• Exercise goal
Present the lines below again, exactly as they stand.

==*==

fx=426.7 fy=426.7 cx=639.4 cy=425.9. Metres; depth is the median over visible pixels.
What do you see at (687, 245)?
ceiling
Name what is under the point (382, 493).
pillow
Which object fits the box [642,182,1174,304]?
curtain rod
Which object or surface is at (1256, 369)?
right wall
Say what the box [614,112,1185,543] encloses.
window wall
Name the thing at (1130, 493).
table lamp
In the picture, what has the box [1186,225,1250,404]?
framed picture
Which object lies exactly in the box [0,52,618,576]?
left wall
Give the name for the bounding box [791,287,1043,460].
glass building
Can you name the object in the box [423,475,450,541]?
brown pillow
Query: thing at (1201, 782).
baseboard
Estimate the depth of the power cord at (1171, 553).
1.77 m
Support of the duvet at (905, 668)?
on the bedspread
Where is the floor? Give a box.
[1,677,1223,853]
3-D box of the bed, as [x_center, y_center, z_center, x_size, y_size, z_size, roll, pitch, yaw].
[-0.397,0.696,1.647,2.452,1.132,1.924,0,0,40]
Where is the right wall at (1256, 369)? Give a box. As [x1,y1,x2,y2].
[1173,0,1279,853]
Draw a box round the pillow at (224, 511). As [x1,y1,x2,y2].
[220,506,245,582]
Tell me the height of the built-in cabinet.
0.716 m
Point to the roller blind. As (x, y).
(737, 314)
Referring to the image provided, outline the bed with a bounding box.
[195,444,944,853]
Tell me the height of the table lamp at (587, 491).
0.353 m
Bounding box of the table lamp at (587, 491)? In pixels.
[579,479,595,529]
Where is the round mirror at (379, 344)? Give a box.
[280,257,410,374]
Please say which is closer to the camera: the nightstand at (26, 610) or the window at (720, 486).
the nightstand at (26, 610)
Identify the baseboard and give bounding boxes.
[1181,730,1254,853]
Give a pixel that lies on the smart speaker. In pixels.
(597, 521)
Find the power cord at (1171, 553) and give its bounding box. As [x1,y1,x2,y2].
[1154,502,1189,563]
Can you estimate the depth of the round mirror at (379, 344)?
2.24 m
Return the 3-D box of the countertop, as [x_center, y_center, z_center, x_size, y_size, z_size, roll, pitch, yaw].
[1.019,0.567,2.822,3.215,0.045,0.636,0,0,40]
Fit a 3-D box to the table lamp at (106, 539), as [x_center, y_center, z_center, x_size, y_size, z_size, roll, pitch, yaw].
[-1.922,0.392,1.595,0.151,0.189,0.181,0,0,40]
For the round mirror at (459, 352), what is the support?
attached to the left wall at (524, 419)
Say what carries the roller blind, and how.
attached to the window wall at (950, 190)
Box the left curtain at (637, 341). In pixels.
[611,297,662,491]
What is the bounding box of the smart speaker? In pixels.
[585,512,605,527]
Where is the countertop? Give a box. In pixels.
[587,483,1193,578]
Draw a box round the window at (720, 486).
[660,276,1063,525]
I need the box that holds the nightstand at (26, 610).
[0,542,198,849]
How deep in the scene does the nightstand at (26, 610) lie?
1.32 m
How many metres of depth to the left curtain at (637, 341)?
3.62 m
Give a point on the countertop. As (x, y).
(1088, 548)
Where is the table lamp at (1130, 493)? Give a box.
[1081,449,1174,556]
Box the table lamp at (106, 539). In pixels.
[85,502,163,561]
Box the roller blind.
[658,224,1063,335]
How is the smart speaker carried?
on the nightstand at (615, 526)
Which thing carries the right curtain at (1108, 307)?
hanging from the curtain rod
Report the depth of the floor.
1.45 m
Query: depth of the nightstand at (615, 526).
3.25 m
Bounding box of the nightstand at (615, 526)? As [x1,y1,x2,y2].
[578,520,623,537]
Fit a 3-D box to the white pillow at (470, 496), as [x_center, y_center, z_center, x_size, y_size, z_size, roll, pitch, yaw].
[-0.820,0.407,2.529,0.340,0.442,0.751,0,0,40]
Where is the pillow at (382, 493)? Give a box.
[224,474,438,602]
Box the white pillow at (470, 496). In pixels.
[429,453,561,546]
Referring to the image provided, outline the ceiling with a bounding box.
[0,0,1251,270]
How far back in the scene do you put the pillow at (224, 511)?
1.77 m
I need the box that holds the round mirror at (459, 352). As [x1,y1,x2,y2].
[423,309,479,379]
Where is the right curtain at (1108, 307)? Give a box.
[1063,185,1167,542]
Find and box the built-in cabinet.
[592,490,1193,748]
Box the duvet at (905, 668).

==*==

• Exercise result
fx=426.7 fy=426.7 cx=639.4 cy=425.9. Metres; depth is the median over visible pixels.
What do you see at (687, 245)?
ceiling
Name what is under the point (382, 493).
pillow
Which object fits the box [642,182,1174,304]?
curtain rod
Which object or surface is at (1256, 369)?
right wall
Say what the box [614,112,1185,543] encloses.
window wall
Name the thing at (1130, 493).
table lamp
In the picture, what has the box [1186,225,1250,404]?
framed picture
Which object lies exactly in the box [0,52,618,576]?
left wall
Give the name for the bounding box [791,287,1043,460].
glass building
Can you name the object in the box [423,475,450,541]?
brown pillow
Query: thing at (1201, 782).
baseboard
Estimate the depth of the power cord at (1171, 553).
1.77 m
Support of the duvet at (905, 668)?
on the bedspread
Where is the floor? Give a box.
[1,677,1223,853]
3-D box of the bed, as [x_center, y_center, z_center, x_size, y_size, z_size, roll, pitch, yaw].
[-0.397,0.696,1.647,2.452,1.132,1.924,0,0,40]
Where is the right wall at (1256, 369)? Give a box. As [x1,y1,x2,y2].
[1173,0,1279,853]
Draw a box round the pillow at (224, 511). As [x1,y1,x2,y2].
[220,506,245,582]
Tell me the height of the built-in cabinet.
0.716 m
Point to the roller blind. As (x, y).
(737, 314)
Referring to the image provided, outline the bed with a bounding box.
[195,444,944,853]
Tell me the height of the table lamp at (587, 491).
0.353 m
Bounding box of the table lamp at (587, 491)? In pixels.
[579,479,595,529]
Where is the round mirror at (379, 344)? Give a box.
[280,257,410,374]
Please say which is closer to the camera: the nightstand at (26, 610) or the window at (720, 486).
the nightstand at (26, 610)
Identify the baseboard and give bounding boxes.
[1181,730,1254,853]
Give a pixel that lies on the smart speaker. In pixels.
(597, 521)
Find the power cord at (1171, 553) and give its bounding box. As [x1,y1,x2,y2].
[1154,502,1189,563]
Can you estimate the depth of the round mirror at (379, 344)?
2.24 m
Return the 3-D box of the countertop, as [x_center, y_center, z_center, x_size, y_size, z_size, roll, pitch, yaw].
[1.019,0.567,2.822,3.215,0.045,0.636,0,0,40]
Fit a 3-D box to the table lamp at (106, 539), as [x_center, y_center, z_center, x_size, y_size, z_size, roll, pitch, yaw].
[-1.922,0.392,1.595,0.151,0.189,0.181,0,0,40]
For the round mirror at (459, 352), what is the support?
attached to the left wall at (524, 419)
Say what carries the roller blind, and how.
attached to the window wall at (950, 190)
Box the left curtain at (637, 341). In pixels.
[611,297,662,491]
What is the bounding box of the smart speaker? In pixels.
[585,512,605,527]
Where is the countertop? Give a box. In pixels.
[587,483,1193,578]
Draw a box round the window at (720, 486).
[660,276,1063,525]
I need the box that holds the nightstand at (26, 610).
[0,542,198,849]
How deep in the scene does the nightstand at (26, 610) lie?
1.32 m
How many metres of depth to the left curtain at (637, 341)?
3.62 m
Give a point on the countertop. As (x, y).
(1088, 548)
Where is the table lamp at (1130, 493)? Give a box.
[1081,449,1174,556]
Box the table lamp at (106, 539). In pixels.
[85,502,163,561]
Box the roller blind.
[658,224,1063,335]
How is the smart speaker carried?
on the nightstand at (615, 526)
Which thing carries the right curtain at (1108, 307)?
hanging from the curtain rod
Report the depth of the floor.
1.45 m
Query: depth of the nightstand at (615, 526).
3.25 m
Bounding box of the nightstand at (615, 526)? As [x1,y1,x2,y2].
[578,520,623,537]
Fit a 3-D box to the white pillow at (470, 496), as [x_center, y_center, z_center, x_size, y_size, z_size, roll, pitch, yaw].
[-0.820,0.407,2.529,0.340,0.442,0.751,0,0,40]
Where is the pillow at (382, 493)? Give a box.
[224,474,438,602]
Box the white pillow at (470, 496). In pixels.
[429,453,561,546]
Referring to the image provided, outline the ceiling with a bounding box.
[0,0,1251,270]
How far back in the scene do you put the pillow at (224, 511)?
1.77 m
I need the box that holds the round mirror at (459, 352). As [x1,y1,x2,y2].
[423,309,479,379]
Where is the right curtain at (1108, 307)? Give a box.
[1063,185,1167,542]
Find and box the built-in cabinet.
[592,490,1193,748]
Box the duvet at (905, 668).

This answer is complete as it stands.